I didn’t caught it She won’t let go He not taking it This not ice cream
Semantics (Anlambilim) :
Bu kısa hikayelerin (anecdotes) çoğunda çocuğun konuşmasında garip kelime kullanışlarına yönelmesi hakkındadır. Sineklerin eve mikrop getirdiği söylenen bir çocuğa mikrobun ne olduğu sorulduğunda : “something the flies play with” cevabı alınabilir. Her zaman çocukların kelimelere yüklediği anlamları bu kadar dikkatli, tam (precisely) belirlemeleri mümkün olmaz.
“Holophrastic” düzey boyunca çocukların çoğu sınırlı kelime hazinelerini bir çok nesne için kullanabilirler.
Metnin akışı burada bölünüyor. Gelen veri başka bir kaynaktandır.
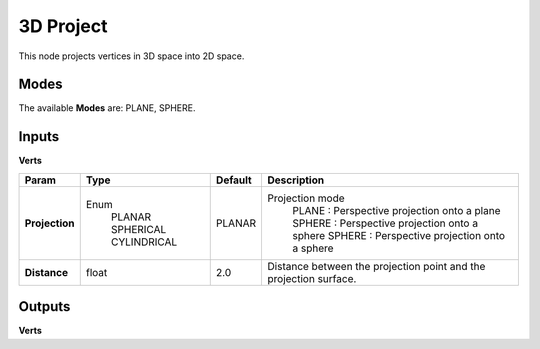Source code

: 3D Project
----------

This node projects vertices in 3D space into 2D space.

Modes
=====

The available **Modes** are: PLANE, SPHERE.


Inputs
======

**Verts**

+-----------------+--------------+---------+-------------------------------------------------+
| Param           | Type         | Default | Description                                     |
+=================+==============+=========+=================================================+
| **Projection**  | Enum         | PLANAR  | Projection mode                                 |
|                 |  PLANAR      |         |  PLANE  : Perspective projection onto a plane   |
|                 |  SPHERICAL   |         |  SPHERE : Perspective projection onto a sphere  |
|                 |  CYLINDRICAL |         |  SPHERE : Perspective projection onto a sphere  |
+-----------------+--------------+---------+-------------------------------------------------+
| **Distance**    | float        | 2.0     |  Distance between the projection point and the  |
|                 |              |         |  projection surface.                            |
+-----------------+--------------+---------+-------------------------------------------------+

Outputs
=======

**Verts**

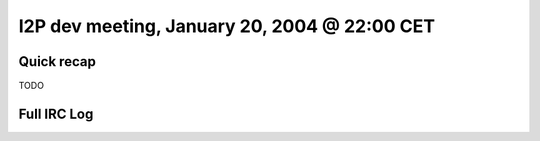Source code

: I2P dev meeting, January 20, 2004 @ 22:00 CET
=============================================

Quick recap
-----------

TODO

Full IRC Log
------------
Bir çocuk “bow-wow” kelimesini öce köpekler için, sonra bir kürk için, kol düğmeleri için (cufflink) ve hatta banyo termometresi için kullanabilir. Çocuğa göre “parlak nesne” anlamını taşıyabilir. Başka bir çocuk ise aynı kelimeyi kediler, atlar ve sığırlar için kullanabilir.
Bu duruma “overextension (genişletme)” denir. Çocuğun, bir kelimenin anlamını şekli, büyüklüğü, sesi, hareketi veya renkleri benzer olan diğer nesneler için de kullanmasıdır. Çocuklar “ball” olarak bütün yuvarlak objeleri isimlendirebilir. “Tick-tock” kelimesi genelde saatler için kullanılır ama çocuk bunu ayrıca yuvarlak kadranlı bir banyo derecesi için de kullanabilir (bathroom scale). “Fly” kelimesi ilk olarak böcekler için kullanılır. Daha sonra bu kelime kirli noktalar (specks of dirt) ve hatta ekmek kırıntıları (crumb) için de kullanılabilir.
“Overextension” çocuğun konuşma üretiminde fazlasıyla olsa da anlayışını etkilemeyebilir. 2 yaşındaki bir çocuk bütün yuvarlak objelere elma dese bile, sorulduğu zaman elmayı diğer yuvarlak objelerin içinden seçebilir.
Çocukların dilinde anlam bilimin ilginç bir ayrıntısı kelimelere ait bağlantının oluşturulma biçimidir. “Hyponymy” olarak çocuk “animal-dog-poodle” setinden ortadakini düzeyi (hayvan-köpek-doberman) kullanacaktır. Genel tanımı (animal) öğrenmek daha mantıklı görünecektir, ama çocuk “animal” tanımına yakın bütün anlamlarda ilk olarak “dog” ismini kullanacaktır.
Benzer bir eğilim (tendency) çocuklarıyla konuşan yetişkinlerde de vardır. Yetişkinler çocuğa önce lale veya bitki değil çiçek kavramını öğretirler. Zıt anlamlı kelimeler (antonymous) daha geç (5 yaşından sonra) kazanılmaya başlanır. “less-more, buy-sell, before-after” gibi kelime çiftleri arasındaki fark daha geç kazanılacaktır.
Çocuğun 5 yaşına kadar dil ediniminin büyün bir kısmını tamamladığı varsayılır. Daha sonrası bazılarına göre hedef dile başlamak için iyi bir zamandır. Ama eğitimciler hedef dil için daha geç bir başlangıç tarihini uygun bulurlar.
Merhaba ben İngiliz dili ve edebiyatı öğrencisiyim. 3. sınıf dilbilimi dersim için çok yararlı oldu bu paylaşımın. Eğer dilbilimiyle ilgili ya da dil edebiyatla ilgili başka paylaşımların varsa ulaşmak isterim. Emeğine sağlık.